ALIBI DE WESTMINSTER

Des traces de « coco caïne » auraient été retrouvées dans des toilettes du palais de Westminster ! Cette révélation du Sunday Times a bien embarrassé le gouvernement britannique de Bojo, à l’heure où il s’apprête à lancer un vaste plan de lutte contre la drogue, et la Coke. On le sait tous « La Came Isole de Force » et, pour les Anglais, le sort est ironique car les approvisionnements de poussière d’ange sont difficile post-Brexit, et les soirées, au 10 Downing street, ne regorgent plus que d’anges sans poussière.
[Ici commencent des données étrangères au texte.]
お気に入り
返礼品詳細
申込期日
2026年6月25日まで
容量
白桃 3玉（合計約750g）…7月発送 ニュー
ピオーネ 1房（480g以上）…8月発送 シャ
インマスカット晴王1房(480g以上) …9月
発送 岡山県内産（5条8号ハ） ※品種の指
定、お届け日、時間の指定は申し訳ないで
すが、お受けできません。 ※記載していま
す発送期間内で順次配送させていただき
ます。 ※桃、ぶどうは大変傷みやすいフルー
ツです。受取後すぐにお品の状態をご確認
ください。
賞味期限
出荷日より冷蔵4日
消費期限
A l’image de ces Anglais qui vivaient en France pour certains et qui maintenant prennent la nationalité Française pour ne pas se retrouver dans ce cloaque. Comme ce célèbre président de la Chambre de Commerce, qui après avoir honni les français, pendant plus de 20 ans, finit par en adopter sa nationalité. Un comble…

Parfois, le sort est ironique et on se demandait pourquoi Bojo nous parlait de Miss Piggi à des réunions improvisées, mais la poussière aspirée dans les arcanes du pouvoir prouve que le char de l’état navigue sur une porcherie « made in Gergovi » d’un volcan en feu

Concupiscent, le Bojo, mais dans son cas, cela n’est pas un mot, mais un rébus. Cette peau de lion plate comme une descente de lit, la gueule ouverte mais qui n’avale rien, des dents superbes qui ne mordent pas, passe pour un prétentieux et avec sa grand-mère qui est Française, qui a su ramener sur son flanc un lance-pierre comme épée pour casser les vitres des immeubles de Bruxelles au-delà de Douvres. Il pense que son éloquence est comme celle de Mirabeau, pour le discours d’un roi alors qu’elle n’est que le « discours d’un Moite ». Et pour finir, il est né à New York, un comble : un migrant semi-Français qui rejette à la mer d’autres migrants. Il doit sniffer pour de plus voir son propre portrait, celui de Doriane Grey.